Work to be completed:
Once the line containing "thumb ip: (96, 86)" is found in the entries below, reproduce it and every line after it, stopping at and including the line containing "index pip: (168, 122)"; reproduce nothing else, and keep each line exact.

Available records:

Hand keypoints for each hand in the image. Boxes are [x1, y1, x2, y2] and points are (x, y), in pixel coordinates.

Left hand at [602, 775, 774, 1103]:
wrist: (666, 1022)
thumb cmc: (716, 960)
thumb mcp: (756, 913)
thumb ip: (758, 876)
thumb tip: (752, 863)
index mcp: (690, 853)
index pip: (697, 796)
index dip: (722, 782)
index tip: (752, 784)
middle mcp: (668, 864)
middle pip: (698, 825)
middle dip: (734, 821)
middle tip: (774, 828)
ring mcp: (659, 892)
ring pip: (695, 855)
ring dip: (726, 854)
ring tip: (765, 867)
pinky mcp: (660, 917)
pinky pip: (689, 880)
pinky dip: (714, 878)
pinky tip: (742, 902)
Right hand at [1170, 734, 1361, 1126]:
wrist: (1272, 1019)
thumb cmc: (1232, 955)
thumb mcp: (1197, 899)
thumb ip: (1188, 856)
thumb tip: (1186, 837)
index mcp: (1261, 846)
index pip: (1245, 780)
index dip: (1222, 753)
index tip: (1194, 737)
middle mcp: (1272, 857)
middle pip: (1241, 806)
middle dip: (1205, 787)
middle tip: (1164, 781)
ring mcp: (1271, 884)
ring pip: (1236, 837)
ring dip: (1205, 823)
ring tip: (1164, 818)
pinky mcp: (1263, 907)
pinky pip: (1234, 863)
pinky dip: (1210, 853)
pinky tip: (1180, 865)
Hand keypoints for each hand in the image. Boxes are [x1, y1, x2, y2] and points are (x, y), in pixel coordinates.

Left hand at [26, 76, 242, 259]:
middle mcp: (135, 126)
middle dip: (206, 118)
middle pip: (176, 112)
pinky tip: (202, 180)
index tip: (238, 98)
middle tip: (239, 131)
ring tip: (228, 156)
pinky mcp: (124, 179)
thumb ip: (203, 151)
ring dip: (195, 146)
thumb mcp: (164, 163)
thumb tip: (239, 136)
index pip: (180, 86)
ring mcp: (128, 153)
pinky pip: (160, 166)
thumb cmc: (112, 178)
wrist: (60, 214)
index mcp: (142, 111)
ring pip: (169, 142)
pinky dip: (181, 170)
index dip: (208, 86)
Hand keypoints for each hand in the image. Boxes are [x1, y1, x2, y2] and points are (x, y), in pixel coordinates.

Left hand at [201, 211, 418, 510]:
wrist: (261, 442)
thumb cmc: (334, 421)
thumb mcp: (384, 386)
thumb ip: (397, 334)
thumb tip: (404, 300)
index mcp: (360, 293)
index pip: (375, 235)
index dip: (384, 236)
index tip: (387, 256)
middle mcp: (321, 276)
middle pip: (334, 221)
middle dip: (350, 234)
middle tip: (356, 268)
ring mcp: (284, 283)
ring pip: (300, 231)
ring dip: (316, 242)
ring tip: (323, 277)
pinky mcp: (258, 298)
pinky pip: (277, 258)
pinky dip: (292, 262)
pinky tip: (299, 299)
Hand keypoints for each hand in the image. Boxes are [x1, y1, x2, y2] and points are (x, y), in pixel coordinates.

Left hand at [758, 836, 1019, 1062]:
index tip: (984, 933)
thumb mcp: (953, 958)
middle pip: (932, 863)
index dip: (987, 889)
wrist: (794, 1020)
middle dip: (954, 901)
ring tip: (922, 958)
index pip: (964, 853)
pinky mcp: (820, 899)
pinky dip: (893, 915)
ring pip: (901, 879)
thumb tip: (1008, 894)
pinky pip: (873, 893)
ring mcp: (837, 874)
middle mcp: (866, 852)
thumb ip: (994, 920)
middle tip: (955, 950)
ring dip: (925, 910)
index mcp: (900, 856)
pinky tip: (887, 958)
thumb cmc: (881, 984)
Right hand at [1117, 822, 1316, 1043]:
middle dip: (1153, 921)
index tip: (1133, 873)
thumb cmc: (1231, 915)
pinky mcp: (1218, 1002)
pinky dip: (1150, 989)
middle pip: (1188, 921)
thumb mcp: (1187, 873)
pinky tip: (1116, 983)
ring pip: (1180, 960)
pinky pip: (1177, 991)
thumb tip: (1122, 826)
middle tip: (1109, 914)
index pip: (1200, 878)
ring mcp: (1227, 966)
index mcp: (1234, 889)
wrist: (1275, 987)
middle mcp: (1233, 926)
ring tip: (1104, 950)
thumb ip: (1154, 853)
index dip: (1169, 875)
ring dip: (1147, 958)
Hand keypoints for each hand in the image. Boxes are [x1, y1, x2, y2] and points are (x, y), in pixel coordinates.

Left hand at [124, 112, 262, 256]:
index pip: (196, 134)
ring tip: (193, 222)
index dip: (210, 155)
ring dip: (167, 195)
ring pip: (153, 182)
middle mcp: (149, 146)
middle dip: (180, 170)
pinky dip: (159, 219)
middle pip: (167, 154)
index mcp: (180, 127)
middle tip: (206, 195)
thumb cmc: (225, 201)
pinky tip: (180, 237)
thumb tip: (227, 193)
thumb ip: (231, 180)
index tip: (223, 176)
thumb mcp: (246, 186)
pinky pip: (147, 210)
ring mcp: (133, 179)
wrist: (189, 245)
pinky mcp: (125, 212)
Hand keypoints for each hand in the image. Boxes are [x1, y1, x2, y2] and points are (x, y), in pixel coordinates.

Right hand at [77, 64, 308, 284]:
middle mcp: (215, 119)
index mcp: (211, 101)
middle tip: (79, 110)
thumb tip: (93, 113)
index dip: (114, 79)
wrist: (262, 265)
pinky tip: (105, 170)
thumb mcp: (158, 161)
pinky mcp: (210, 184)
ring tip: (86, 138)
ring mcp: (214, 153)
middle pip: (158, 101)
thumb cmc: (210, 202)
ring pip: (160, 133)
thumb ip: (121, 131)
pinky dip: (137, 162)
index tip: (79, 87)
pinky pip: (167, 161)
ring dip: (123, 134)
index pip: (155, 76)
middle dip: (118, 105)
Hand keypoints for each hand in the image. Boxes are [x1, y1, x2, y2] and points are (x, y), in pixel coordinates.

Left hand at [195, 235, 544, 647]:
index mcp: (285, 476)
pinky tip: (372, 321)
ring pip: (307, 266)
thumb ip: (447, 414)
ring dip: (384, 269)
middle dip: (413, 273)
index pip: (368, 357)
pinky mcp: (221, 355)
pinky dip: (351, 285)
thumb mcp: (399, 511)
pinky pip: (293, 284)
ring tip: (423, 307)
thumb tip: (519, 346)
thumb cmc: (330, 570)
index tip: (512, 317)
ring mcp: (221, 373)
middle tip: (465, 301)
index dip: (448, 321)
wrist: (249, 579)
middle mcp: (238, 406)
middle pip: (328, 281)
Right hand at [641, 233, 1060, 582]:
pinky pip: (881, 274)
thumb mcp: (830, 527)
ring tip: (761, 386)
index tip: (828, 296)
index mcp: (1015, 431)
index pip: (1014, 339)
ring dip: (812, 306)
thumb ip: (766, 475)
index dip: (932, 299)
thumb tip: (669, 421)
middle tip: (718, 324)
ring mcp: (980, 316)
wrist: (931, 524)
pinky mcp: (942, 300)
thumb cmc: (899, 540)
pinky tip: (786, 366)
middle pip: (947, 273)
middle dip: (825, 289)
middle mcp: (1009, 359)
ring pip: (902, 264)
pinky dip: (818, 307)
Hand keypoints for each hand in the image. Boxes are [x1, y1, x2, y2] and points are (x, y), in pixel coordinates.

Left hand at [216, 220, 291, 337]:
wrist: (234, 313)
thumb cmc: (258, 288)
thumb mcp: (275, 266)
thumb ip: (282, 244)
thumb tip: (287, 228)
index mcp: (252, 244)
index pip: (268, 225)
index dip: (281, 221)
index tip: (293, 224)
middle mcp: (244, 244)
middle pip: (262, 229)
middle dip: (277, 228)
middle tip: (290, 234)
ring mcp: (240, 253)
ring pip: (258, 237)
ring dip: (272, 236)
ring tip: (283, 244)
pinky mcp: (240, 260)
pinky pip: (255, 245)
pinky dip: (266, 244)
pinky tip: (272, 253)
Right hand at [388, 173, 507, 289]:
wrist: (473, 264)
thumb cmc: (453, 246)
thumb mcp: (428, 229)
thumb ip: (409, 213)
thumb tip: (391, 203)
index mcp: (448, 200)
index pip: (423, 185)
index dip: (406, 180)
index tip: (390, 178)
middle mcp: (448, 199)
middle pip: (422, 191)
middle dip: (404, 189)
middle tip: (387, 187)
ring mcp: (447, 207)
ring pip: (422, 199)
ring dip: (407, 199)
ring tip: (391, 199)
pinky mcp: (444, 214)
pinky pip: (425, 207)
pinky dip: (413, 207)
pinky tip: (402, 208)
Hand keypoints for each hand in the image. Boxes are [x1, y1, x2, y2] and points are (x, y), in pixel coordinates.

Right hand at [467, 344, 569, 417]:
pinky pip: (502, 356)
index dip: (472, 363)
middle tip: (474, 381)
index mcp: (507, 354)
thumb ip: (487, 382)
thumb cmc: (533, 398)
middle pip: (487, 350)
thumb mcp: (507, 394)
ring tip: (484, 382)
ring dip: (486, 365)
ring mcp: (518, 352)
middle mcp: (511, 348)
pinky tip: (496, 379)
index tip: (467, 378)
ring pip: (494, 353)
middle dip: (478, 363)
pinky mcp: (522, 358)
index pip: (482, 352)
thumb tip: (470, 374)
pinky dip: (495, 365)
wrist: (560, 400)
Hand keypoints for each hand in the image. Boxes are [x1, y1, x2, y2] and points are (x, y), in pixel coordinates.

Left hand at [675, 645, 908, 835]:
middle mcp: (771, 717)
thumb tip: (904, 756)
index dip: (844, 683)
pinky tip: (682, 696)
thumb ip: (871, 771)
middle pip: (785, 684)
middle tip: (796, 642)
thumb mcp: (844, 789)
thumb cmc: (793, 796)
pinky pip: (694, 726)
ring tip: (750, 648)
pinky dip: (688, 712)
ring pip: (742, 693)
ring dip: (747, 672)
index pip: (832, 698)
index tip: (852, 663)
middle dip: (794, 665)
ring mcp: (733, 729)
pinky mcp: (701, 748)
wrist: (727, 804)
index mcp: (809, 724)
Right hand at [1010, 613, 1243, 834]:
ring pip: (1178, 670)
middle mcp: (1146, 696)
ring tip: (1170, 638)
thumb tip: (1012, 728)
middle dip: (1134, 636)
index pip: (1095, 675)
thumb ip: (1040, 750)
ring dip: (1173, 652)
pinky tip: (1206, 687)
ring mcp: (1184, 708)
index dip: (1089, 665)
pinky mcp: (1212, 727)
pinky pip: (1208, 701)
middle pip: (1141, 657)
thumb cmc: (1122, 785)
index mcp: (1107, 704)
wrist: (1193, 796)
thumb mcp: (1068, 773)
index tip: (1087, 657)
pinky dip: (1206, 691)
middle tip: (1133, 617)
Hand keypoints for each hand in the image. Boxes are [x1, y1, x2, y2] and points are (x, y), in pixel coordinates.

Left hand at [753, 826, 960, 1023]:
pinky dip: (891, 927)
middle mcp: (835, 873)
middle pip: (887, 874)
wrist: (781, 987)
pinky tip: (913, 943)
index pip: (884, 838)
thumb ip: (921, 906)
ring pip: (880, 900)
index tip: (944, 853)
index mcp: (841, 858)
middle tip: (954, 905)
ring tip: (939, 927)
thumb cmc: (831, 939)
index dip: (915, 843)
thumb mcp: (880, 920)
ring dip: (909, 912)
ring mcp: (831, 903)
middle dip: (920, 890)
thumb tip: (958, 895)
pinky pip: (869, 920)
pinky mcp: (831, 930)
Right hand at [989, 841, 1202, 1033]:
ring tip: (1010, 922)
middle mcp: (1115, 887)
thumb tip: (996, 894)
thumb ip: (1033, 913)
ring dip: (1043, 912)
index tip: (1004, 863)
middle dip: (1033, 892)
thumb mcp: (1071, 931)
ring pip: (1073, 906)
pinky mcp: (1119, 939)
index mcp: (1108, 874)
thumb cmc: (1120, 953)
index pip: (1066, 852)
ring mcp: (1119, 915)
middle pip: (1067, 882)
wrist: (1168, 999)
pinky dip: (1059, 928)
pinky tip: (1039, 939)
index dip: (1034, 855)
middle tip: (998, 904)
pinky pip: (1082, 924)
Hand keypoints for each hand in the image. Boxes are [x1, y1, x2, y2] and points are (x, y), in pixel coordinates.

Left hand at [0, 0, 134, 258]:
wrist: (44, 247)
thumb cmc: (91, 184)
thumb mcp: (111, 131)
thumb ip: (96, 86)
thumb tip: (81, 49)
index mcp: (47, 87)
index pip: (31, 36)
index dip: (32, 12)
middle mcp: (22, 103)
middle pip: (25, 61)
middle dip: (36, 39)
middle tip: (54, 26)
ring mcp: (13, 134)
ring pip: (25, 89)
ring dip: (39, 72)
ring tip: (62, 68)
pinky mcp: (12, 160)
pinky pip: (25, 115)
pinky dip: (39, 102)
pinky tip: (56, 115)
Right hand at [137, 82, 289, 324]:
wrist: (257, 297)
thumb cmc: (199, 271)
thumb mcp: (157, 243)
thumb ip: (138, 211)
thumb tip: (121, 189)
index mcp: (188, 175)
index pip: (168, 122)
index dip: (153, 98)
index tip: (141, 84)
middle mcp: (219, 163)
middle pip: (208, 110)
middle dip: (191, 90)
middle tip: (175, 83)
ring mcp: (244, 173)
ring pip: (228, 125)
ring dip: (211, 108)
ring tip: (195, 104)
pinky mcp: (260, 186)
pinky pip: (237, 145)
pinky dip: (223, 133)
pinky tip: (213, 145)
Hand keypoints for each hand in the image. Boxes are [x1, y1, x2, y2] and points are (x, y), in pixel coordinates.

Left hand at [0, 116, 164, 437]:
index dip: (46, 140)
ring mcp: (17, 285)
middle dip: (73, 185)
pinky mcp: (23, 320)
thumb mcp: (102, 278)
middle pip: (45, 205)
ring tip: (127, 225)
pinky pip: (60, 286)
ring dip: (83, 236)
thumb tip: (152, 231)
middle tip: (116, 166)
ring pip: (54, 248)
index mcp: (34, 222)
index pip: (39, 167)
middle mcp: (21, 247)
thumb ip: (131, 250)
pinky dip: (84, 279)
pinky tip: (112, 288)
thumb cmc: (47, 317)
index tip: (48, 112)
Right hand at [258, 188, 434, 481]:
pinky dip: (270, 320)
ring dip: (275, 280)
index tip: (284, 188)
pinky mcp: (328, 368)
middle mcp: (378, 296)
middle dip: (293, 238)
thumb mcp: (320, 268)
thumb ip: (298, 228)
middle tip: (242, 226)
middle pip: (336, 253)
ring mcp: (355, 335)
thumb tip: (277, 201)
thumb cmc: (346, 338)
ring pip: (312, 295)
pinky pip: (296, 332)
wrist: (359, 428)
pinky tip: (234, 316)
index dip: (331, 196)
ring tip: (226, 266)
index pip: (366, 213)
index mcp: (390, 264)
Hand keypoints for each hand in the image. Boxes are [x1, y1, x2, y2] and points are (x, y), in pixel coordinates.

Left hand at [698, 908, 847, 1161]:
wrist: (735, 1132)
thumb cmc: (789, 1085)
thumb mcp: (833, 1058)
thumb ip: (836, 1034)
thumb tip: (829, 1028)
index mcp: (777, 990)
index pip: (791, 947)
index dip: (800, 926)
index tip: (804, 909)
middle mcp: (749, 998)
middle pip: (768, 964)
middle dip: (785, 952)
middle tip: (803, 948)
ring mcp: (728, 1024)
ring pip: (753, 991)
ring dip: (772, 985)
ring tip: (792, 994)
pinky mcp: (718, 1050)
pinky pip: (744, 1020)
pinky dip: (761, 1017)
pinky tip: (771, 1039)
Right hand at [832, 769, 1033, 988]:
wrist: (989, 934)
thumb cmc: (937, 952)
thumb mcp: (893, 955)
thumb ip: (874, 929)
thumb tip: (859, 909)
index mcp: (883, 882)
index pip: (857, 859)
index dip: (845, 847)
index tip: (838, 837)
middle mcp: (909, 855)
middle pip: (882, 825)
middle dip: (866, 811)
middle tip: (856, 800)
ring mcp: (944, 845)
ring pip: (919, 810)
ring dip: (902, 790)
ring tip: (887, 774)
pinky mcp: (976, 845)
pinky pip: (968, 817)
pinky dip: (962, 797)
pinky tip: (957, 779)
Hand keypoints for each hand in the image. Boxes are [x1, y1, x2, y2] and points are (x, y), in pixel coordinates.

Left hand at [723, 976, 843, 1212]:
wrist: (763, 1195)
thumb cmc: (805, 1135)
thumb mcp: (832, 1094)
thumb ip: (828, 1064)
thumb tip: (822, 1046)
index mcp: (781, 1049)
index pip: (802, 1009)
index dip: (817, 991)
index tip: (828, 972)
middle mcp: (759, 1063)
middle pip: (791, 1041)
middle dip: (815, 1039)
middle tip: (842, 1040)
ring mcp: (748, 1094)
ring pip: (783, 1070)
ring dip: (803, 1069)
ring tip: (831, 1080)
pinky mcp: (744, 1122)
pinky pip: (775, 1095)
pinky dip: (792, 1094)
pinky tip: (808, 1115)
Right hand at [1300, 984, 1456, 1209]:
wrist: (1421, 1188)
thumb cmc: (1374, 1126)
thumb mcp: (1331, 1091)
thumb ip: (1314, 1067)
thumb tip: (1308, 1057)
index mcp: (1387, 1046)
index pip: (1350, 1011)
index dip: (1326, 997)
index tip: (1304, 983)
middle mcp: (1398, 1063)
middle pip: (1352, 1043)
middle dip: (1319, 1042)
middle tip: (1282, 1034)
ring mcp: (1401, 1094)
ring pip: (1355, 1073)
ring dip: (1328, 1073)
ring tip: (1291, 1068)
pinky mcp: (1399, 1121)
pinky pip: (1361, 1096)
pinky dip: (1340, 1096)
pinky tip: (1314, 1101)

Response to this exercise:
thumb ip: (96, 86)
thumb tip: (81, 49)
index mcp: (47, 87)
index pip: (31, 36)
index dip: (32, 12)
middle mcp: (22, 103)
middle pip: (25, 61)
middle dip: (36, 39)
middle tip: (54, 26)
ring mcp: (13, 134)
ring pip: (25, 89)
ring dip: (39, 72)
ring tip: (62, 68)
pinky mcp: (12, 160)
pinky pip: (25, 115)
pinky dip: (39, 102)
pinky tip: (56, 115)
Right hand at [137, 82, 289, 324]:
wrist: (257, 297)
thumb cmc: (199, 271)
thumb mcp: (157, 243)
thumb ip: (138, 211)
thumb tip: (121, 189)
index mcp: (188, 175)
index pip: (168, 122)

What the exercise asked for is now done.